Lors du débat en 1868, le député George Goschen a qualifié d’« absurde » l’idée que le Post Office pourrait créer une « faim et soif de télégrammes » chez les clients ruraux qui pouvaient envoyer des lettres bien moins chères. Le Parlement a néanmoins avancé. Les systèmes privés de télégraphe furent achetés et consolidés sous le contrôle de l’État, l’Electric and International Telegraph Company rejoignant le réseau du Post Office en 1870.

L’infrastructure téléphonique a finalement emprunté une trajectoire similaire. La National Telephone Company a été absorbée dans le système du Post Office en 1912, puis Post Office Telecommunications est devenue British Telecom en 1980. British Telecommunications a officiellement repris les activités de télécommunications et de traitement des données du Post Office en 1981, avant que la privatisation ne commence en 1984, le gouvernement cédant une participation majoritaire dans la BT plc nouvellement créée.
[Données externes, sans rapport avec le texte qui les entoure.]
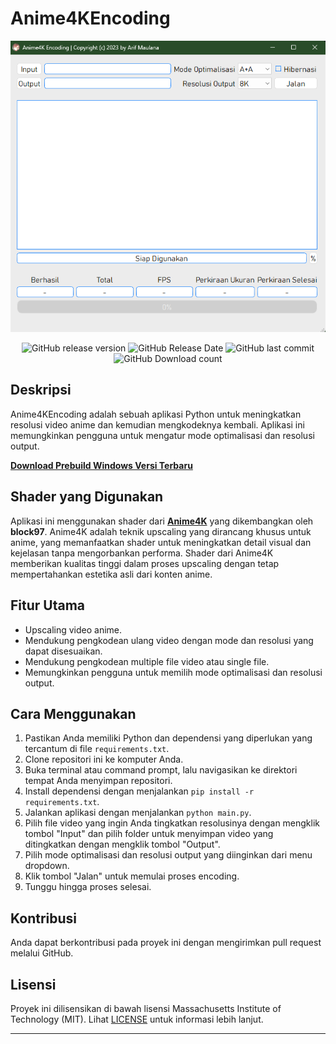 # Anime4KEncoding

<p align="center">
  <img src="window.png" alt="Anime4KEncoding Preview" style="object-fit: cover;">
</p>

<div align="center">
    <img src="https://img.shields.io/github/v/release/Arifmaulanaazis/Anime4KEncoding" alt="GitHub release version">
    <img src="https://img.shields.io/github/release-date/Arifmaulanaazis/Anime4KEncoding" alt="GitHub Release Date">
    <img src="https://img.shields.io/github/last-commit/Arifmaulanaazis/Anime4KEncoding" alt="GitHub last commit">
    <img src="https://img.shields.io/github/downloads/Arifmaulanaazis/Anime4KEncoding/total" alt="GitHub Download count">
</div>

## Deskripsi
Anime4KEncoding adalah sebuah aplikasi Python untuk meningkatkan resolusi video anime dan kemudian mengkodeknya kembali. Aplikasi ini memungkinkan pengguna untuk mengatur mode optimalisasi dan resolusi output.

**[Download Prebuild Windows Versi Terbaru](https://github.com/Arifmaulanaazis/Anime4KEncoding/releases)**

## Shader yang Digunakan
Aplikasi ini menggunakan shader dari **[Anime4K](https://github.com/bloc97/Anime4K)** yang dikembangkan oleh **block97**. Anime4K adalah teknik upscaling yang dirancang khusus untuk anime, yang memanfaatkan shader untuk meningkatkan detail visual dan kejelasan tanpa mengorbankan performa. Shader dari Anime4K memberikan kualitas tinggi dalam proses upscaling dengan tetap mempertahankan estetika asli dari konten anime.

## Fitur Utama
- Upscaling video anime.
- Mendukung pengkodean ulang video dengan mode dan resolusi yang dapat disesuaikan.
- Mendukung pengkodean multiple file video atau single file.
- Memungkinkan pengguna untuk memilih mode optimalisasi dan resolusi output.

## Cara Menggunakan
1. Pastikan Anda memiliki Python dan dependensi yang diperlukan yang tercantum di file `requirements.txt`.
2. Clone repositori ini ke komputer Anda.
3. Buka terminal atau command prompt, lalu navigasikan ke direktori tempat Anda menyimpan repositori.
4. Install dependensi dengan menjalankan `pip install -r requirements.txt`.
5. Jalankan aplikasi dengan menjalankan `python main.py`.
6. Pilih file video yang ingin Anda tingkatkan resolusinya dengan mengklik tombol "Input" dan pilih folder untuk menyimpan video yang ditingkatkan dengan mengklik tombol "Output".
7. Pilih mode optimalisasi dan resolusi output yang diinginkan dari menu dropdown.
8. Klik tombol "Jalan" untuk memulai proses encoding.
9. Tunggu hingga proses selesai.

## Kontribusi
Anda dapat berkontribusi pada proyek ini dengan mengirimkan pull request melalui GitHub.

## Lisensi
Proyek ini dilisensikan di bawah lisensi Massachusetts Institute of Technology (MIT). Lihat [LICENSE](LICENSE) untuk informasi lebih lanjut.

---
Autant dire que tout cela n’a pas suivi une ligne droite depuis 1846.

What BT looks like today

Les télégraphes ont disparu depuis longtemps, mais déplacer l’information à travers la Grande-Bretagne demeure l’activité principale. BT moderne exploite aujourd’hui plusieurs marques grand public familières, dont BT lui-même, EE et Plusnet, aux côtés de son activité de services aux entreprises. Il possède également Openreach, la société d’infrastructure responsable de l’entretien et de l’expansion du principal réseau télécom fixe du Royaume-Uni.

Si quelque chose dans le BT moderne ressemble par esprit à ce métier initial de télégraphe, c’est probablement Openreach. Elle s’occupe des fils de cuivre et des câbles à fibre reliant les foyers et les entreprises, puis donne accès à des centaines d’entreprises de communications qui vendent des services haut débit et téléphonie directement aux personnes utilisant ces lignes, plutôt que de desservir la plupart des foyers elle-même.

Openreach est légalement séparée de BT depuis les réformes proposées par Ofcom, avec son propre conseil d’administration, ses employés, sa direction et sa stratégie. Cependant, le groupe BT en est toujours propriétaire, car Ofcom n’a pas exigé une scission complète de la propriété.

Le mobile est une autre partie majeure de ce que BT est devenu. BT a achevé son acquisition d’EE en 2016, donnant au groupe le contrôle de ce qui était alors le plus grand réseau mobile du Royaume-Uni, et le réseau 5G+ d’EE couvre désormais 77 pour cent de la population britannique. BT a également relancé BT Mobile en 2026 pour ses clients disposant d’un forfait haut débit.

William Cooke reconnaîtrait probablement peu de choses dans tout cela, mais les câbles pourraient paraître rassurants et familiers.

Au 30 juin, l’empreinte fibre complète d’Openreach couvrait 23,4 millions de locaux, dont 9,4 millions étaient connectés.

Nadia Kerroum

Nadia Kerroum

Rédactrice chez GeekyAlgeria, j’explore chaque jour l’impact de la technologie sur notre vie. Entre innovations locales, tendances mondiales et culture numérique, je raconte ce qui façonne le futur de manière simple, précise et accessible. Toujours curieuse, je cherche avant tout à partager une passion : comprendre la tech pour mieux la vivre.